FWS pleit ervoor om het gezondheidsdoel te laten prevaleren boven het budgettaire doel. Ongeacht welk scenario gekozen wordt, is het van belang dat het hoogste tarief van de verbruiksbelasting niet hoger wordt dan het huidige tarief van de verbruiksbelasting (26,13 cent per liter). Dit tarief is reeds een verdriedubbeling t.o.v. 2023 en vergelijkbaar met het hoogste tarief van de frisdrankenbelasting in het VK, dat ligt op 24 pence per liter. Dat tarief heeft in het VK geleid tot een significante daling van het suikergehalte in alcoholvrije dranken. Een tarief dat hoger ligt, is dus onnodig om een gezondheidsdoel te bereiken en dient alleen een budgettair doel. Het is zowel vanuit gezondheids- als budgettair oogpunt logisch en wenselijk om naast de 14,9% van de suikers uit alcoholvrije dranken ook producten te belasten die de overige 85,1% van de suikers leveren.

Vraag3

Toelichting bij vragen 3 en 4
In de contourenbrief zijn vijf mogelijke scenario’s van de belasting uitgewerkt (scenario I, II, III, IVa en IVb). In scenario I vallen alle alcoholvrije dranken onder belasting en zijn er geen uitzonderingen. Vervolgens worden in de scenario’s daarna steeds meer dranken van de belasting uitgezonderd. Over die uitgezonderde dranken hoeft dus geen verbruiksbelasting te worden betaald, maar de belasting op andere dranken zal dan hoger worden. Dit komt omdat de totale opbrengst van deze verbruiksbelasting hetzelfde moet blijven. In de contourenbrief (zie ‘relevante documenten’) leest u meer over de argumentatie en de effecten van elk scenario.

Scenario I: geen dranken uitgezonderd.
Scenario II: alleen mineraalwater uitgezonderd.
Sceanario III: mineraalwater uitgezonderd. Zuivel en sojadranken met een laag suikergehalte uitgezonderd.
Scenario IVa: mineraalwater uitgezonderd. Zuivel en sojadranken uitgezonderd (ongeacht suikergehalte). Pure vruchten- en groentesappen belast met het laagste tarief.
Scenario IVb: mineraalwater uitgezonderd. Zuivel en sojadranken uitgezonderd (ongeacht suikergehalte). Pure vruchten- en groentesappen uitgezonderd.

Vraag
Welk scenario heeft het meest uw voorkeur en waarom?
Antwoord op vraag 3 en 4 is gebundeld. Zie onder 'reactie vraag 4' het antwoord van FWS op beide vragen.

Vraag4

Vraag
Welk scenario heeft het minst uw voorkeur en waarom?

Opdrachten:
a. Leg in één tot drie zinnen uit waarom de belasting op andere dranken volgens het fragment over de verbruiksbelasting hoger wordt als er dranken worden uitgezonderd.
b. Vertaal deze zin uit het fragment over de verbruiksbelasting naar het Engels: "Dat tarief heeft in het VK geleid tot een significante daling van het suikergehalte in alcoholvrije dranken."
c. Schrijf uit het fragment over de verbruiksbelasting het stuk over van "Scenario IVa: mineraalwater" tot en met "en groentesappen uitgezonderd.".

Invoergegevens:
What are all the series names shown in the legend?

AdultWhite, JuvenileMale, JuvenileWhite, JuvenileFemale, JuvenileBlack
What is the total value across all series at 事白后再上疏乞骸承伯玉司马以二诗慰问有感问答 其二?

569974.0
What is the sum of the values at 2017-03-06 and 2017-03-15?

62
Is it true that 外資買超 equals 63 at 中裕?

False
==
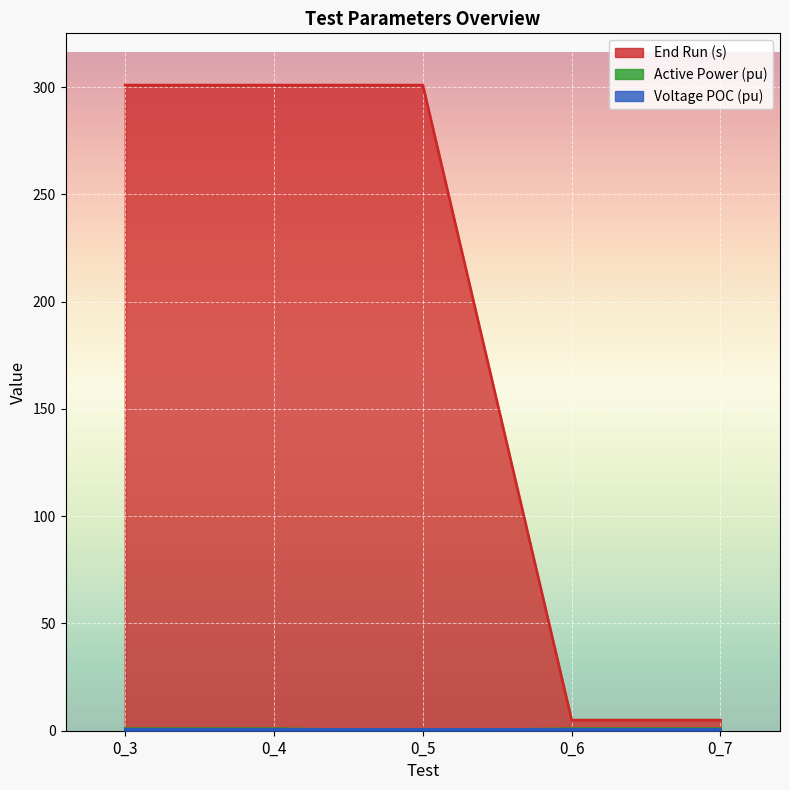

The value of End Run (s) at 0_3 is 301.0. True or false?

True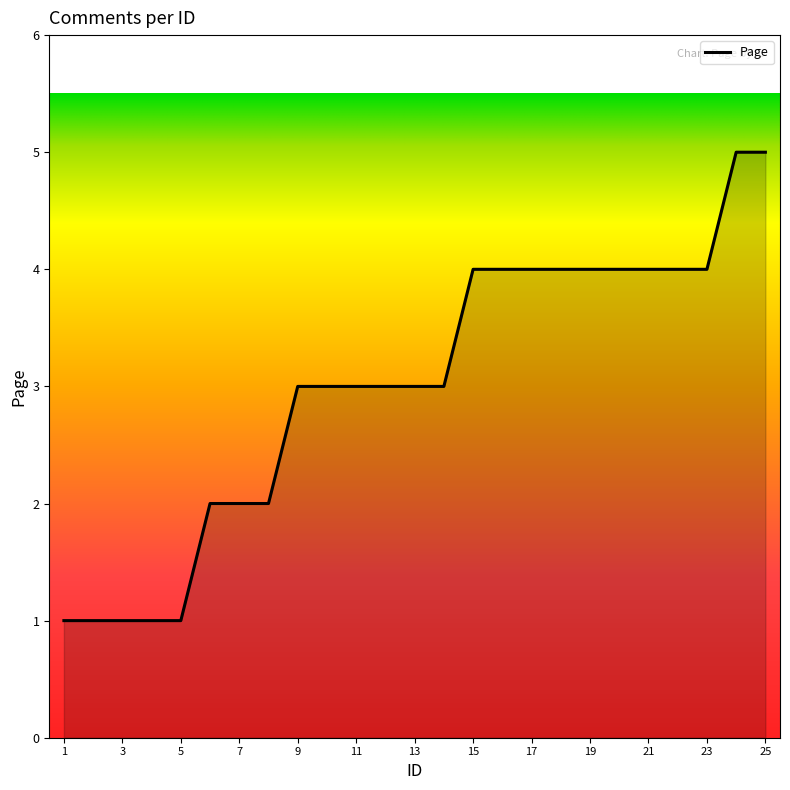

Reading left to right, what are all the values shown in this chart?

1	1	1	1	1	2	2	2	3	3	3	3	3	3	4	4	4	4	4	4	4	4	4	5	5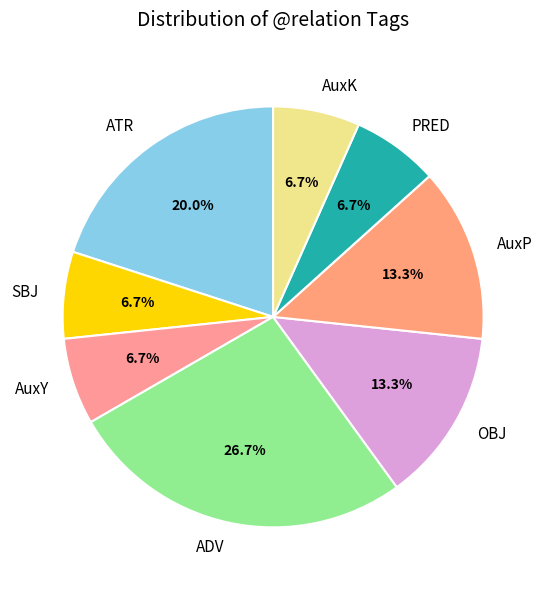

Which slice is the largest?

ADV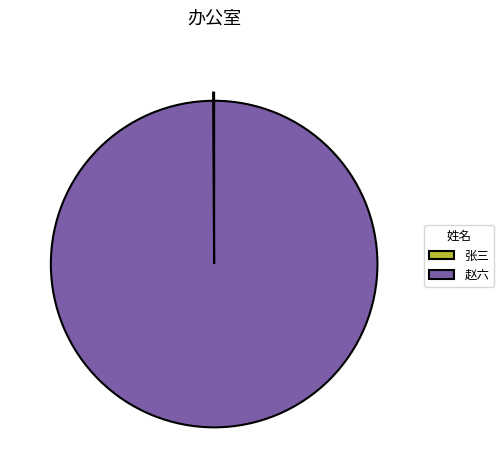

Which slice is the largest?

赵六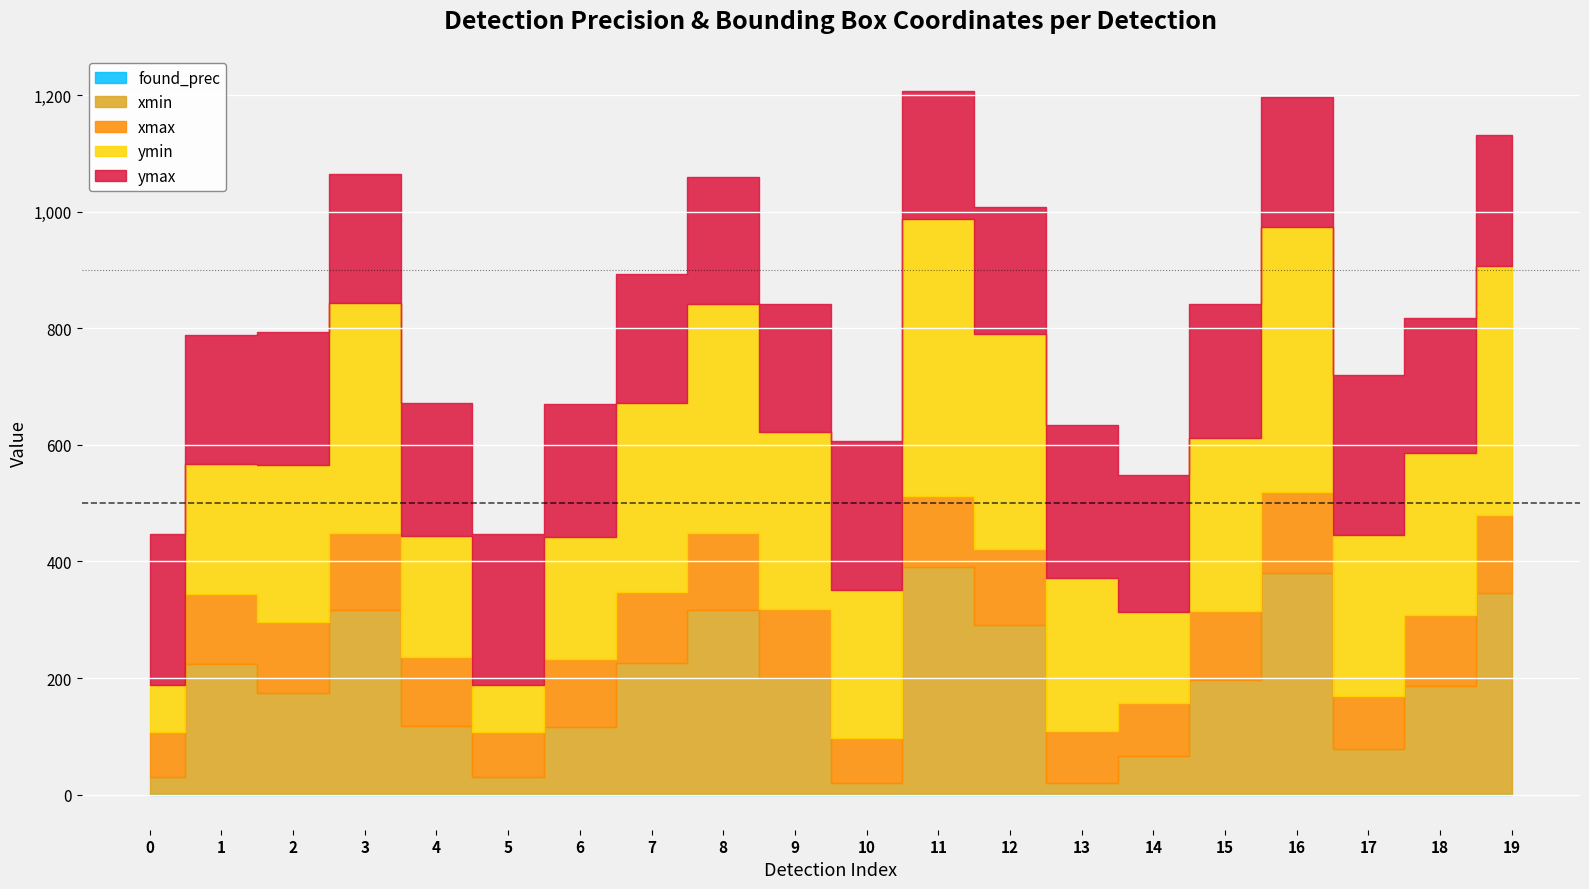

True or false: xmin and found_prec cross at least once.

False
---
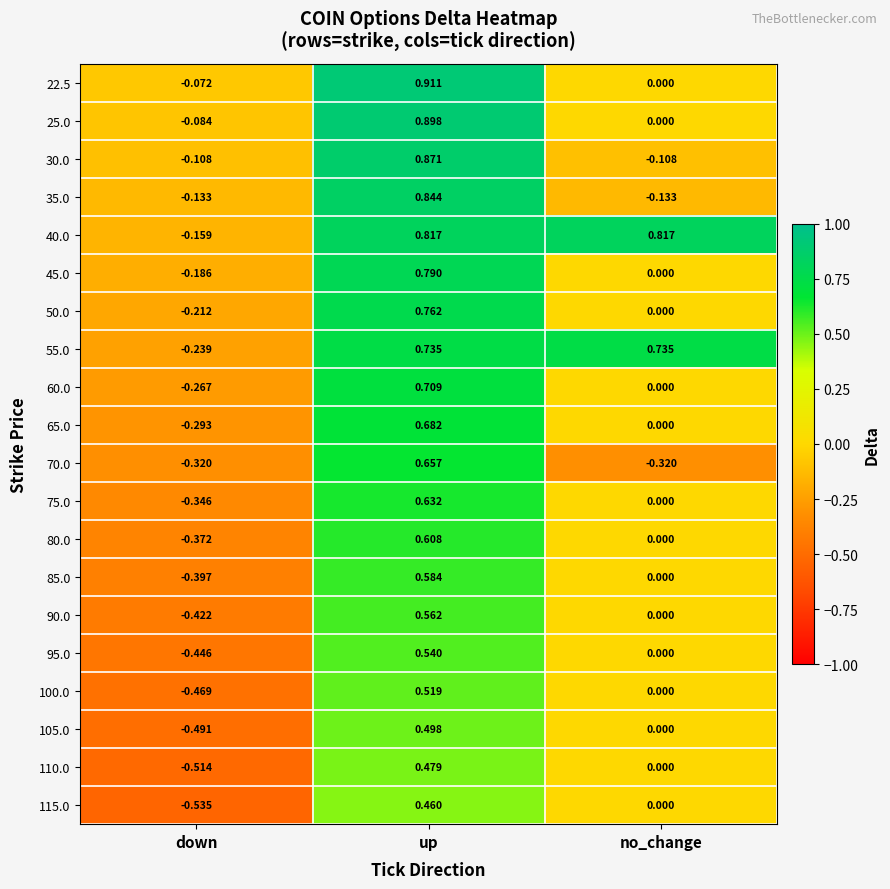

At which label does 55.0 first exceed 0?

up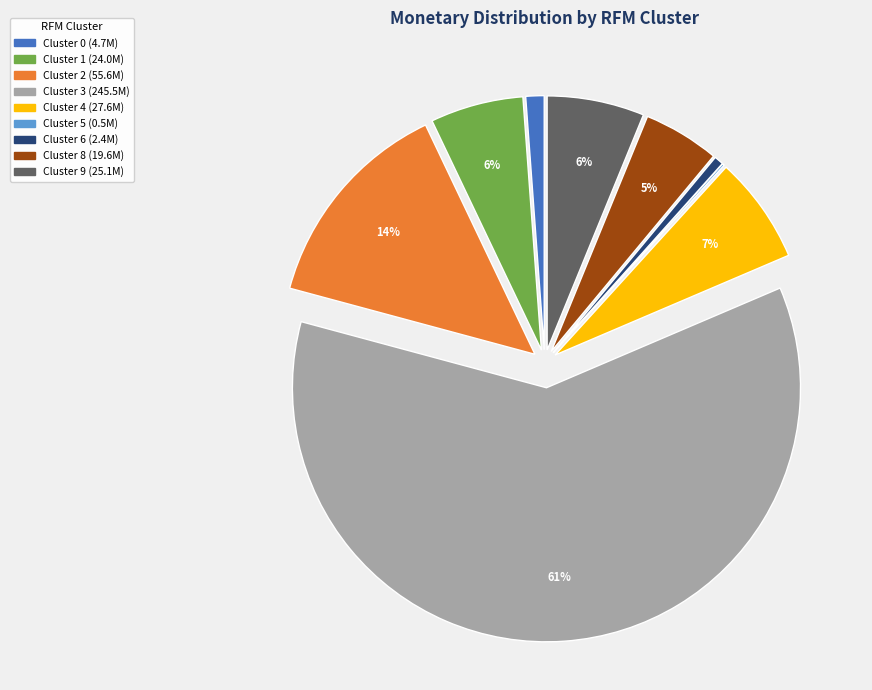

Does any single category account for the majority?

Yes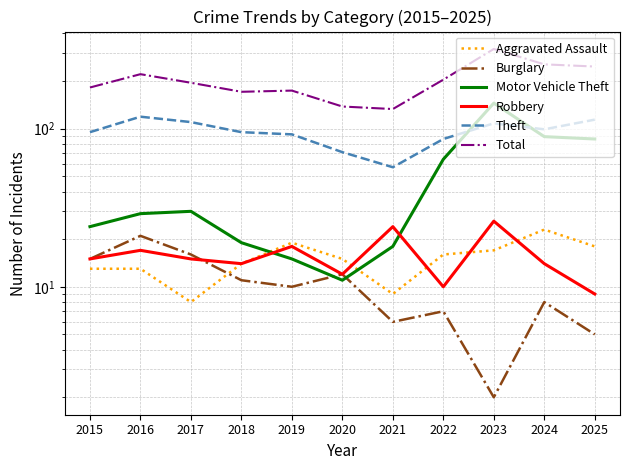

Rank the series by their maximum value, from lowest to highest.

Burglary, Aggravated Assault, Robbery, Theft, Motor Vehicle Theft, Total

Jouw antwoorden:
a. Over de uitgezonderde dranken hoeft geen verbruiksbelasting te worden betaald. De totale opbrengst van deze belasting moet wel hetzelfde blijven, dus gaat de belasting op de andere dranken omhoog.

b. That rate has led to a significant drop in the sugar content of non-alcoholic drinks in the UK.

c.
Scenario IVa: mineraalwater uitgezonderd. Zuivel en sojadranken uitgezonderd (ongeacht suikergehalte). Pure vruchten- en groentesappen belast met het laagste tarief.
Scenario IVb: mineraalwater uitgezonderd. Zuivel en sojadranken uitgezonderd (ongeacht suikergehalte). Pure vruchten- en groentesappen uitgezonderd.